Stated problem:
Extract each line of the items below that contains the string "kern". Case counts.

Given data:

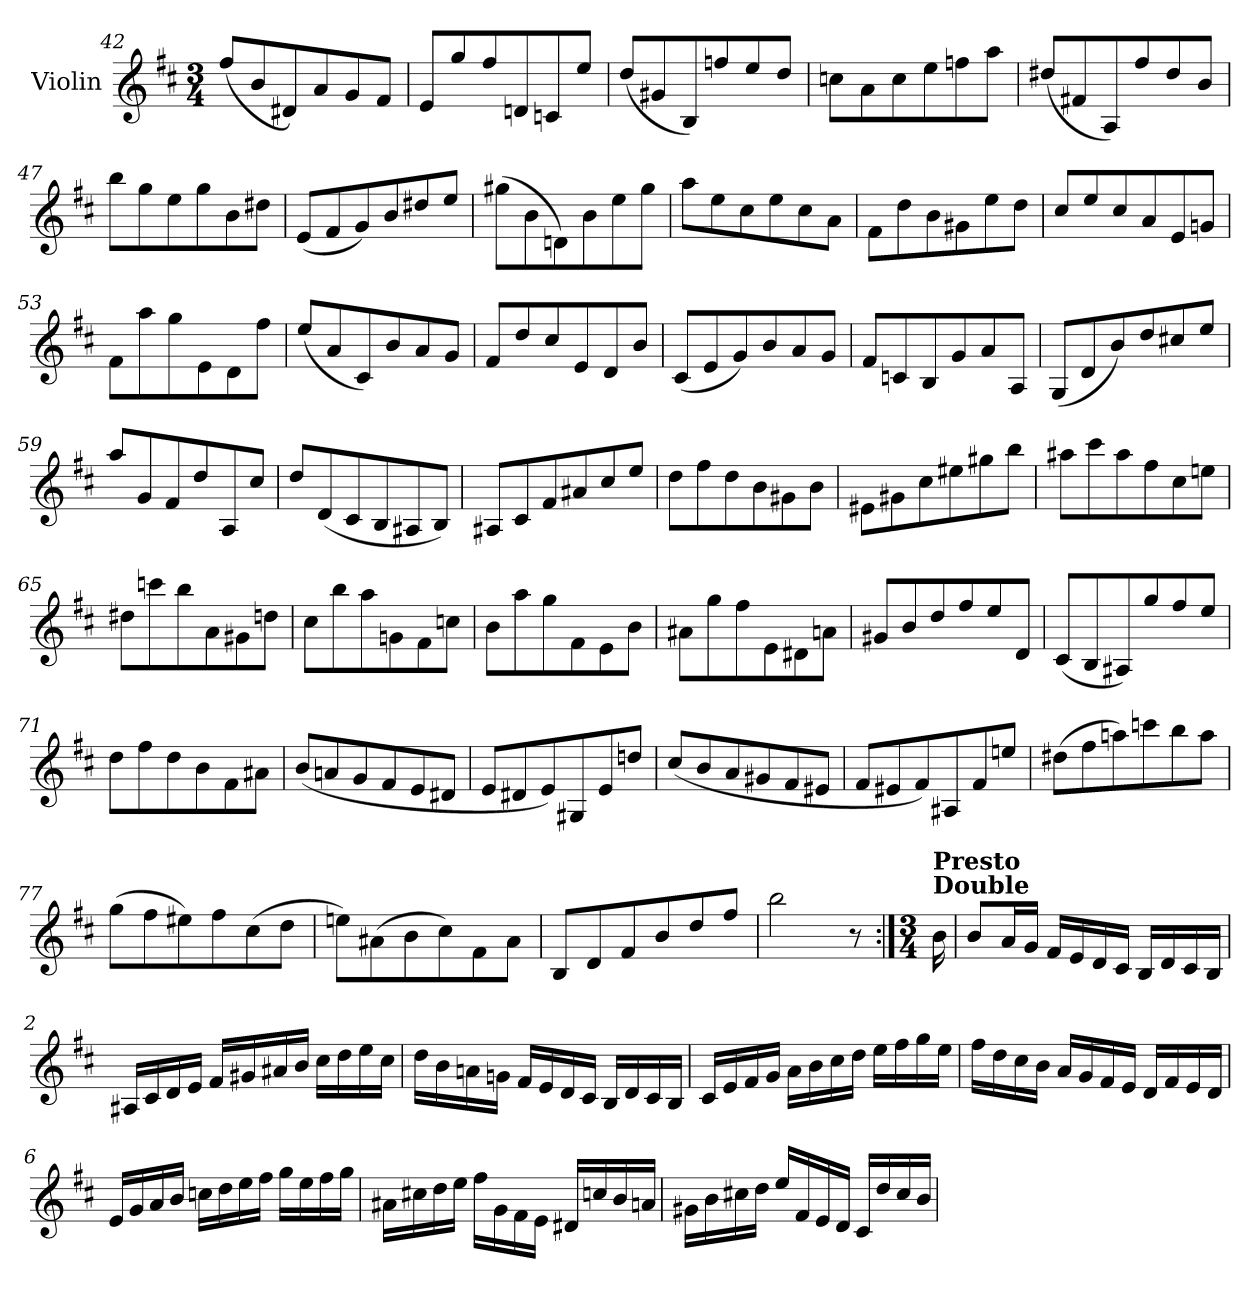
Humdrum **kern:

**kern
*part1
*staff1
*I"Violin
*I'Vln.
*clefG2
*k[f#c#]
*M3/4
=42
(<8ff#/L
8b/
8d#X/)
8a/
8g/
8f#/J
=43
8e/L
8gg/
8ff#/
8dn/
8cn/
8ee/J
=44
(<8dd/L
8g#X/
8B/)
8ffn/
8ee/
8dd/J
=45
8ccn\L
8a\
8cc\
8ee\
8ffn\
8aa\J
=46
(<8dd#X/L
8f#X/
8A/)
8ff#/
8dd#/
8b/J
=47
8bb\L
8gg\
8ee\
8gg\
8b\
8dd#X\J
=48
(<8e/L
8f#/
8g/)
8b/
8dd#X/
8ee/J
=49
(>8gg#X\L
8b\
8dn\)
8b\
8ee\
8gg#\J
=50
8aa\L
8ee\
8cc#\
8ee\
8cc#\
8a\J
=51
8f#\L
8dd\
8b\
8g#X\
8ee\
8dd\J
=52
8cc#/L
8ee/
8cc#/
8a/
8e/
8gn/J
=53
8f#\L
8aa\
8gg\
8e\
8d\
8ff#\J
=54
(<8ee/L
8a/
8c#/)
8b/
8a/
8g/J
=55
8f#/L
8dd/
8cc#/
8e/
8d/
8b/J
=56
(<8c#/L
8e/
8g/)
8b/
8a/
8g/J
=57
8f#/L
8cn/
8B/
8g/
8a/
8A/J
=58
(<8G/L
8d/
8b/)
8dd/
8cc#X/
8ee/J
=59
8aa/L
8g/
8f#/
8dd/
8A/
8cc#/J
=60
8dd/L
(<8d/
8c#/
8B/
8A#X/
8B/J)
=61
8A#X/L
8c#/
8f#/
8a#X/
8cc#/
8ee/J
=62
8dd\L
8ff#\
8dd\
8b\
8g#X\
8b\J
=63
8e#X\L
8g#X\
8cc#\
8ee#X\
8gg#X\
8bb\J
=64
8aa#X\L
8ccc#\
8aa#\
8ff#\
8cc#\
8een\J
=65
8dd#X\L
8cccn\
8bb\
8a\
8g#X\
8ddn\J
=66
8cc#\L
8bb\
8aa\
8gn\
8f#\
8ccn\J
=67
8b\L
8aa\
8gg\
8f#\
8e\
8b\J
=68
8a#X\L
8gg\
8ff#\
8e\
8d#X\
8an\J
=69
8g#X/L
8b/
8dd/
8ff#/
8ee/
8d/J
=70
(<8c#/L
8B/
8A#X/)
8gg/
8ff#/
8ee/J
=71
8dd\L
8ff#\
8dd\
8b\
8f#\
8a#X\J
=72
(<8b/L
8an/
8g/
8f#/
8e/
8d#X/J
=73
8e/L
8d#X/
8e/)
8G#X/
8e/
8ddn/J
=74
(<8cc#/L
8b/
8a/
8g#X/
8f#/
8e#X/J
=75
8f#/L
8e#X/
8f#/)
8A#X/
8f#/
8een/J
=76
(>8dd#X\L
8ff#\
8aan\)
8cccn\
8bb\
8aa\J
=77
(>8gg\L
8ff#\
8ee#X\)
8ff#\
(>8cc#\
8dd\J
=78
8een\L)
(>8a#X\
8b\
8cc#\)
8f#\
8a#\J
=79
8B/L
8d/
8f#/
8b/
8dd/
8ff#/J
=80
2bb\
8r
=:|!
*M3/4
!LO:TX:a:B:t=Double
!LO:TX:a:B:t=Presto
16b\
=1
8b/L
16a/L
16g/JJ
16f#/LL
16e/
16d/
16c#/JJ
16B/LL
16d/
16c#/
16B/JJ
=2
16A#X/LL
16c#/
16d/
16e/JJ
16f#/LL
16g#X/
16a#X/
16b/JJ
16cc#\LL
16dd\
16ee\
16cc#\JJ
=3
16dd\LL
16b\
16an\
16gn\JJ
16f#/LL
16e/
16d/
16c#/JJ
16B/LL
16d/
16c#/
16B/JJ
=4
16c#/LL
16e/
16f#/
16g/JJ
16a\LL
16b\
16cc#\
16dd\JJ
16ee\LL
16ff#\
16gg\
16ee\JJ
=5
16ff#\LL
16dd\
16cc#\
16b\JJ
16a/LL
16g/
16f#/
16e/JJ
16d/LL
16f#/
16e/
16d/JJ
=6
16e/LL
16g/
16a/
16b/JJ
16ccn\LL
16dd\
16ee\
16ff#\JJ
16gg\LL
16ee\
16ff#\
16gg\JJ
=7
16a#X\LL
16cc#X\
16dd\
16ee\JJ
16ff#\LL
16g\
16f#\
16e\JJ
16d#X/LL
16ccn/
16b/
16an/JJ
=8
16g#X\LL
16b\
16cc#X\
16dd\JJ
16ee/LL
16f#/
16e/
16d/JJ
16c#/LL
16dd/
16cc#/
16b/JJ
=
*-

---

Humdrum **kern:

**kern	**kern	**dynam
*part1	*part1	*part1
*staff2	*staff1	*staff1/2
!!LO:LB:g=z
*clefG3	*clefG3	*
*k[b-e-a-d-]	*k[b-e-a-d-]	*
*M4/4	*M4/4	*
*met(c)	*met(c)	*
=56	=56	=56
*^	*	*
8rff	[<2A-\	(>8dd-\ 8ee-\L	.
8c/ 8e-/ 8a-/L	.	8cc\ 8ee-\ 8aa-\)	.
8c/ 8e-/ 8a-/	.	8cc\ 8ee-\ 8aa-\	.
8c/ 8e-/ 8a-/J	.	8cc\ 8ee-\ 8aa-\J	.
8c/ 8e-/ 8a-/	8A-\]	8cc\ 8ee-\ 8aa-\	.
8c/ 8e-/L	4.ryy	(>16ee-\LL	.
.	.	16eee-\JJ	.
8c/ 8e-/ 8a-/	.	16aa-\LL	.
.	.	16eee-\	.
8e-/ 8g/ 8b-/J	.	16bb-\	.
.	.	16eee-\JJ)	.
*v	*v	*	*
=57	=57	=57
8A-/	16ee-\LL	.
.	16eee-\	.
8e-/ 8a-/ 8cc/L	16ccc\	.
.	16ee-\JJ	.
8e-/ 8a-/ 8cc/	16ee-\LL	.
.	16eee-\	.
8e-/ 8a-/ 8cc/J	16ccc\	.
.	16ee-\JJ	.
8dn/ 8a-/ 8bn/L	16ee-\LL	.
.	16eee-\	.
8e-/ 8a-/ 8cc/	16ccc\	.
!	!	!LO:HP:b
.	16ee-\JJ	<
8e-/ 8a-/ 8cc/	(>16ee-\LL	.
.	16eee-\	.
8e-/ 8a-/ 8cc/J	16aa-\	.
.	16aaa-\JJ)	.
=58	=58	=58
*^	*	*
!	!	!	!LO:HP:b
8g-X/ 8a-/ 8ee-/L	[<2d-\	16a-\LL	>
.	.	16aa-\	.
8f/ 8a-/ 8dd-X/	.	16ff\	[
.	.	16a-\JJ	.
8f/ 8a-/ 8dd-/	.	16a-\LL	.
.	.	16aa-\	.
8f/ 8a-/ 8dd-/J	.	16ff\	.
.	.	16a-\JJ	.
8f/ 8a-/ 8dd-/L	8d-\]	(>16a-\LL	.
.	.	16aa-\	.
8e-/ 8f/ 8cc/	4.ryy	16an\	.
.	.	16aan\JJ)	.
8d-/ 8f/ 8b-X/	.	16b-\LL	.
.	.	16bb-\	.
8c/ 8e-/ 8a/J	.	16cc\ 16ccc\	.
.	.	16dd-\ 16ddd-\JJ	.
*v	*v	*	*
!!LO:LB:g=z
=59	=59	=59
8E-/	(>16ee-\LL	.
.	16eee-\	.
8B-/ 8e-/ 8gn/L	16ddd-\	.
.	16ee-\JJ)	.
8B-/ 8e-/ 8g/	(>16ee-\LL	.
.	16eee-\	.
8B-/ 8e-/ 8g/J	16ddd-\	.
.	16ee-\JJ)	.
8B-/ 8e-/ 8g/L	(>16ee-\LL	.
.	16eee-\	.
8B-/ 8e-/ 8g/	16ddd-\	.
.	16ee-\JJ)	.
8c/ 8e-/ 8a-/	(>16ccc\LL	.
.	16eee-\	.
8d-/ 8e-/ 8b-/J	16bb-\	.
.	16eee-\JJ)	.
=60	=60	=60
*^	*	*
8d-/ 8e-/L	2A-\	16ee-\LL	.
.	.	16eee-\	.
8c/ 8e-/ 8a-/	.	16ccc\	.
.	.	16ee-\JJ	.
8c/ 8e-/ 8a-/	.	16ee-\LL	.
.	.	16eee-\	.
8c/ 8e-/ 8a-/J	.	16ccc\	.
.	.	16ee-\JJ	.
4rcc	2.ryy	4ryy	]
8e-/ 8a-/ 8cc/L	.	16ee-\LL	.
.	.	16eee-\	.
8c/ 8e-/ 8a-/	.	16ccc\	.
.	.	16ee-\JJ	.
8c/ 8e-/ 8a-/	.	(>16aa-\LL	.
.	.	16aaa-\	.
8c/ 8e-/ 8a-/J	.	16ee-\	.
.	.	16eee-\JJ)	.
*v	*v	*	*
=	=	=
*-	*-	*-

* * *

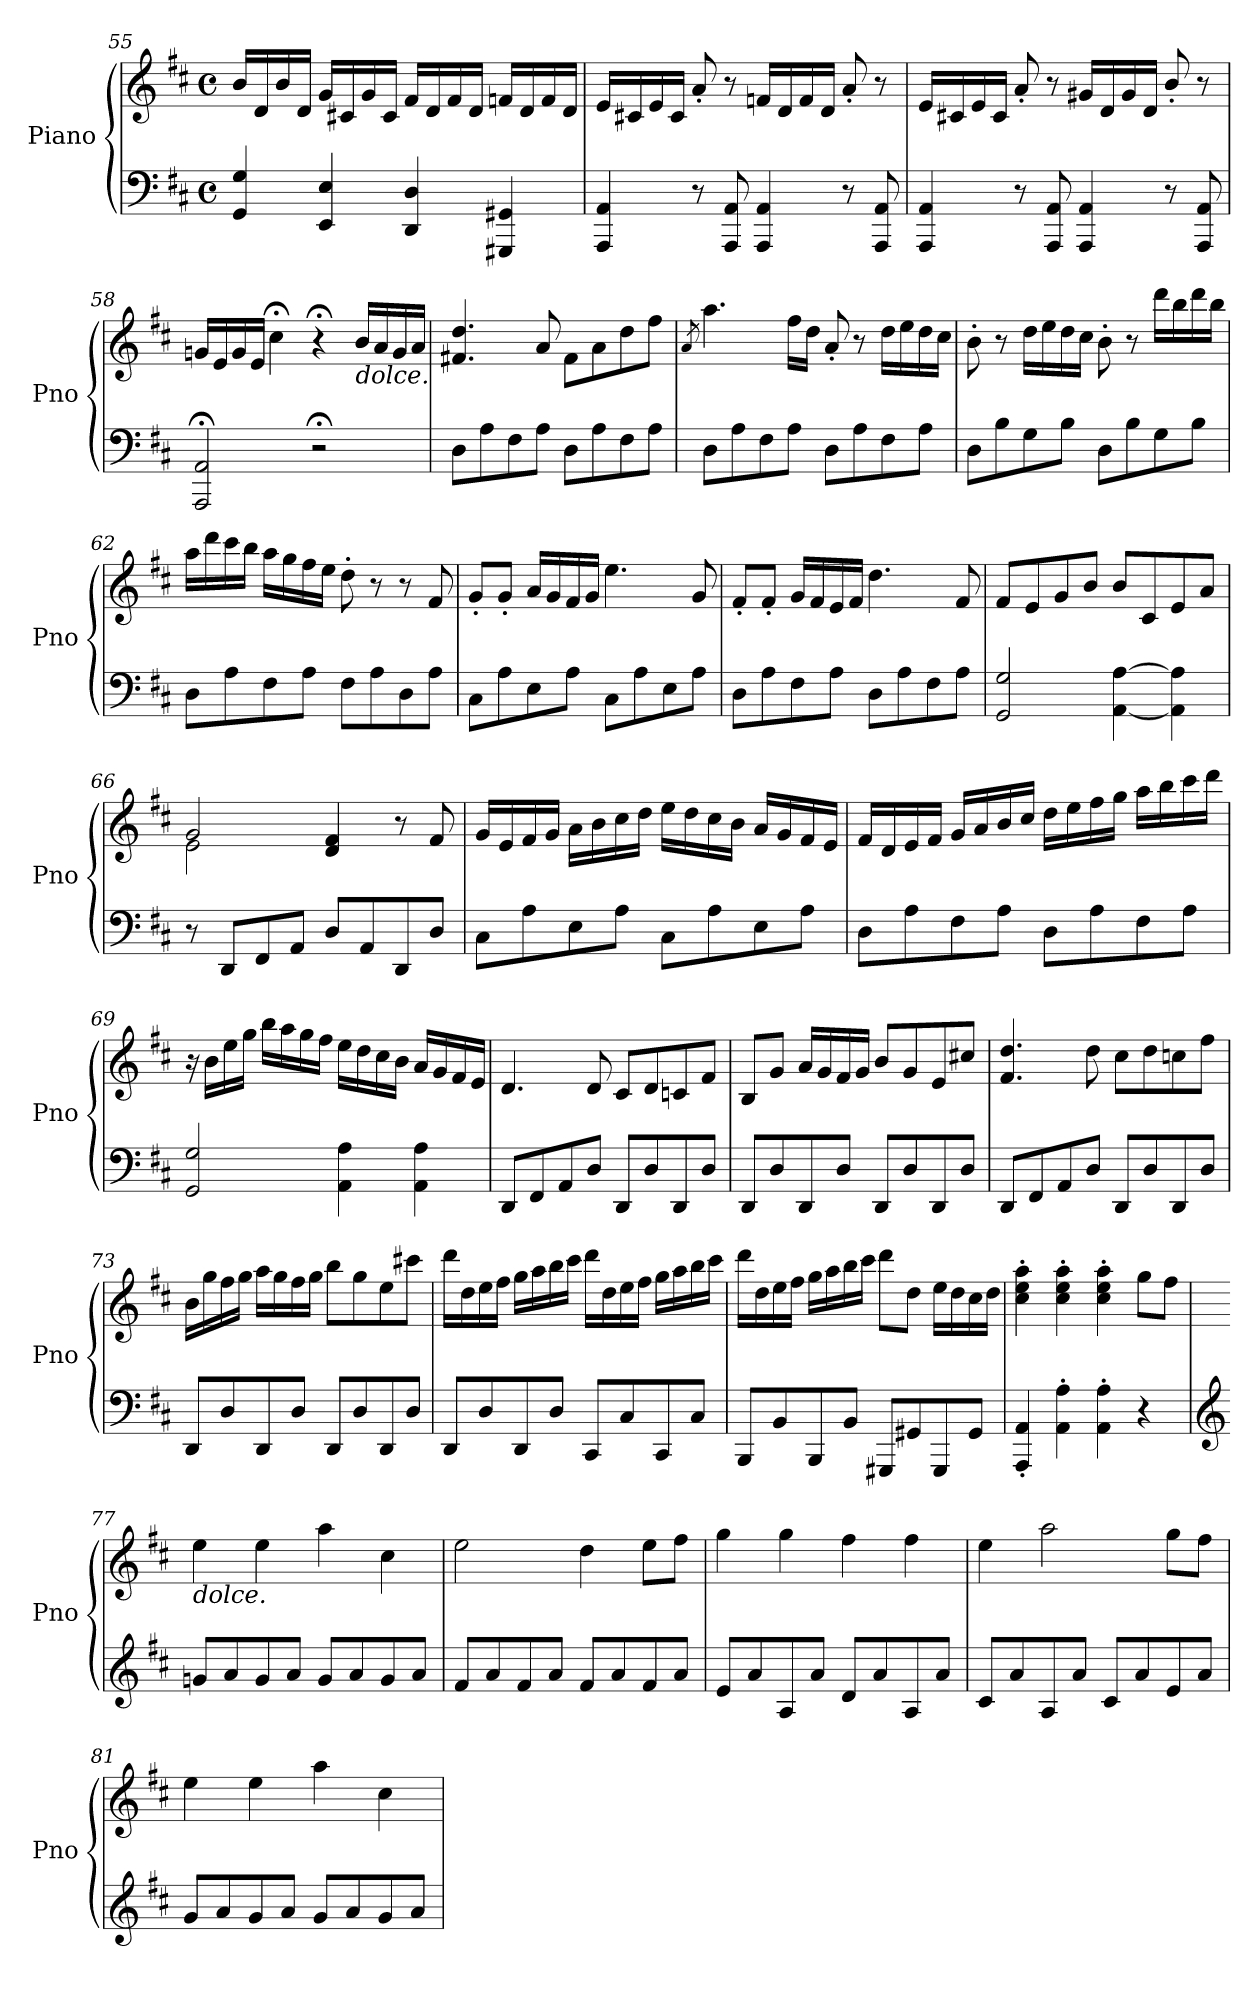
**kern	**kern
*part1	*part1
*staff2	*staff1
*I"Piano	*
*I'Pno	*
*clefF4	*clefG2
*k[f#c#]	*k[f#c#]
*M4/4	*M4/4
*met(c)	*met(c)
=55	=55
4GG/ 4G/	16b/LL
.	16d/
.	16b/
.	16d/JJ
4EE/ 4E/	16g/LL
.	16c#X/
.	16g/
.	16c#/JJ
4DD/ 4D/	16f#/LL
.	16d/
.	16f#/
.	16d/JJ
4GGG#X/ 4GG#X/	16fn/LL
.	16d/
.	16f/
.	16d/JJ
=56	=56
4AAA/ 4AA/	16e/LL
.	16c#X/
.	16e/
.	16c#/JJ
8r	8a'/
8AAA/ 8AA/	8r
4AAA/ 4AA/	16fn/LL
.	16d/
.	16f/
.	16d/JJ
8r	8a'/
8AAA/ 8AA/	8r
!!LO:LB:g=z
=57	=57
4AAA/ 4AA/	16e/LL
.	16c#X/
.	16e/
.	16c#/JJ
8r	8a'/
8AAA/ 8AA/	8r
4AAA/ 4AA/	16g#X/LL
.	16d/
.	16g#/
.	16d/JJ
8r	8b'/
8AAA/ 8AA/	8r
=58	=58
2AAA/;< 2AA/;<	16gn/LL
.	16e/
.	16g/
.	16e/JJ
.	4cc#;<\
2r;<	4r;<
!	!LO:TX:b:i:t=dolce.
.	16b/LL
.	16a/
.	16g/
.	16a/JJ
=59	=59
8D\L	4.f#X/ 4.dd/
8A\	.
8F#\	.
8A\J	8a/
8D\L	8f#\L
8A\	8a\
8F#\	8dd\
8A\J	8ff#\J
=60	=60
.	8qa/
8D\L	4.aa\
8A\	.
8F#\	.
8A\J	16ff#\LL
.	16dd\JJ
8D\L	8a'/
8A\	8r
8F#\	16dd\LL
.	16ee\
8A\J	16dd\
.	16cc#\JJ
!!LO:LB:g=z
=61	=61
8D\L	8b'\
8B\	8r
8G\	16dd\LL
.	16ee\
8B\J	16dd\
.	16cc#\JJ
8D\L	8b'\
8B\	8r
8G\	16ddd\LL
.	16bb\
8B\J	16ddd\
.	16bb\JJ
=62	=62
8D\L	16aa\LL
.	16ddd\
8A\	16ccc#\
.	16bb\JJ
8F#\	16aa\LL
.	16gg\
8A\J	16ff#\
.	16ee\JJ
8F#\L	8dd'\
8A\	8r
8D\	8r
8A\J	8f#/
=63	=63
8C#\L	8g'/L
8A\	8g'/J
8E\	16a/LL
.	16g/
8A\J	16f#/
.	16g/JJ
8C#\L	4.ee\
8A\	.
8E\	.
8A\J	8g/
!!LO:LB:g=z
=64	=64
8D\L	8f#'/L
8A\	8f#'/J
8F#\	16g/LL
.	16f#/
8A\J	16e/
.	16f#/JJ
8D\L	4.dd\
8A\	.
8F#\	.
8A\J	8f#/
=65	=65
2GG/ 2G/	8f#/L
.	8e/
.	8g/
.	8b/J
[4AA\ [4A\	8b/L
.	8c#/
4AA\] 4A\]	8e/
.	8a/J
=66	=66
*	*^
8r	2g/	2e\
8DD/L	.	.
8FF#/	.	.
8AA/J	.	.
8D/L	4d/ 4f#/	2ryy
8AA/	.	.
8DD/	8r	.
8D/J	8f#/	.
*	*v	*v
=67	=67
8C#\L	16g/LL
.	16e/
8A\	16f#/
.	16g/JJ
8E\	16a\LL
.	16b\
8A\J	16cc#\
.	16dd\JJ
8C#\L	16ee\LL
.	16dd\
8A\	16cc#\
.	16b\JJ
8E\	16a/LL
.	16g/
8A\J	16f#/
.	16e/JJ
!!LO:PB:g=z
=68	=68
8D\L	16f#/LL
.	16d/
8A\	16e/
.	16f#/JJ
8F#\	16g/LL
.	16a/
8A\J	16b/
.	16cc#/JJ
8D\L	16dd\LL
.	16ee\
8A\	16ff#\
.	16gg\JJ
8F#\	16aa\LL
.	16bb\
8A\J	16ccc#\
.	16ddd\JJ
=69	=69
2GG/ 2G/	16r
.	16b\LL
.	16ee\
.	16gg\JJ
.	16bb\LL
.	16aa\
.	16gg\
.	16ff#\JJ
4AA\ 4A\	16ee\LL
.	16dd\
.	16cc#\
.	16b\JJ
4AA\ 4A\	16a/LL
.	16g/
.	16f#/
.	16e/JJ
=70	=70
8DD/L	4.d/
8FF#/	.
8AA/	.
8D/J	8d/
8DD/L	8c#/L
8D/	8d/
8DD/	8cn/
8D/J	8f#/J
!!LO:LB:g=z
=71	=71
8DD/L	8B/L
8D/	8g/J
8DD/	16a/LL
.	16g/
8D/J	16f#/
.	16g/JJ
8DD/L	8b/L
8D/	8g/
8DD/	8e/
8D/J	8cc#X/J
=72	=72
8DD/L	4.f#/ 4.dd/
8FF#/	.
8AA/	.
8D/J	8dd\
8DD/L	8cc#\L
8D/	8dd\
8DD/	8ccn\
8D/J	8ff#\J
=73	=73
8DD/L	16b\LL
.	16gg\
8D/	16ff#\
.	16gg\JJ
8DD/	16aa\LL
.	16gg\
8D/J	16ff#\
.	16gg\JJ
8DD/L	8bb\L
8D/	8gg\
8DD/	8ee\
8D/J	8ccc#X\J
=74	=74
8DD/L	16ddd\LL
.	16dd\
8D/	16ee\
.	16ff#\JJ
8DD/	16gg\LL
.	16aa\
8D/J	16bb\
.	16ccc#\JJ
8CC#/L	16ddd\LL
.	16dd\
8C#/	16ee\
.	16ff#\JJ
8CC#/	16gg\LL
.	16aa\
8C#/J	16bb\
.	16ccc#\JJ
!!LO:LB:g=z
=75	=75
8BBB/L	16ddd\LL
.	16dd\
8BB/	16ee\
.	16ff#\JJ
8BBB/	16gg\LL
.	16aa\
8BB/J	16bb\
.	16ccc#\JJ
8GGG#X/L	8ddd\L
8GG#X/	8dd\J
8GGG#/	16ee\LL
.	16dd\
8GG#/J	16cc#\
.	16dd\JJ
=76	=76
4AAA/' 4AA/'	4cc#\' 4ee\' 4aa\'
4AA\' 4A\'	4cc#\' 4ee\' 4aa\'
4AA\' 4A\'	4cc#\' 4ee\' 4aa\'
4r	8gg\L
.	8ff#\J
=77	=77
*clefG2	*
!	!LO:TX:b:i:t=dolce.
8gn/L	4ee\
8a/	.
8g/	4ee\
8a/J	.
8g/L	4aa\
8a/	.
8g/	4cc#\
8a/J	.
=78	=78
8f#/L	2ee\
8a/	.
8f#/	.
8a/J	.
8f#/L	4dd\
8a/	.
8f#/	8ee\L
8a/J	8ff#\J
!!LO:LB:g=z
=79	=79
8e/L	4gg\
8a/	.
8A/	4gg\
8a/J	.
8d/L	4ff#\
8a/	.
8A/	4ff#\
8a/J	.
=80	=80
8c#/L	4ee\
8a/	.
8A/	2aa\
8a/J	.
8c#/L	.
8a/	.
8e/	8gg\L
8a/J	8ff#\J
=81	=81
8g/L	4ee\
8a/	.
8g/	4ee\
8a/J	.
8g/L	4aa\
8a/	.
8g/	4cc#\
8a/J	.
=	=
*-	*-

Solution:
Humdrum **kern:
**kern
Humdrum **kern:
**kern	**kern	**dynam
**kern	**kern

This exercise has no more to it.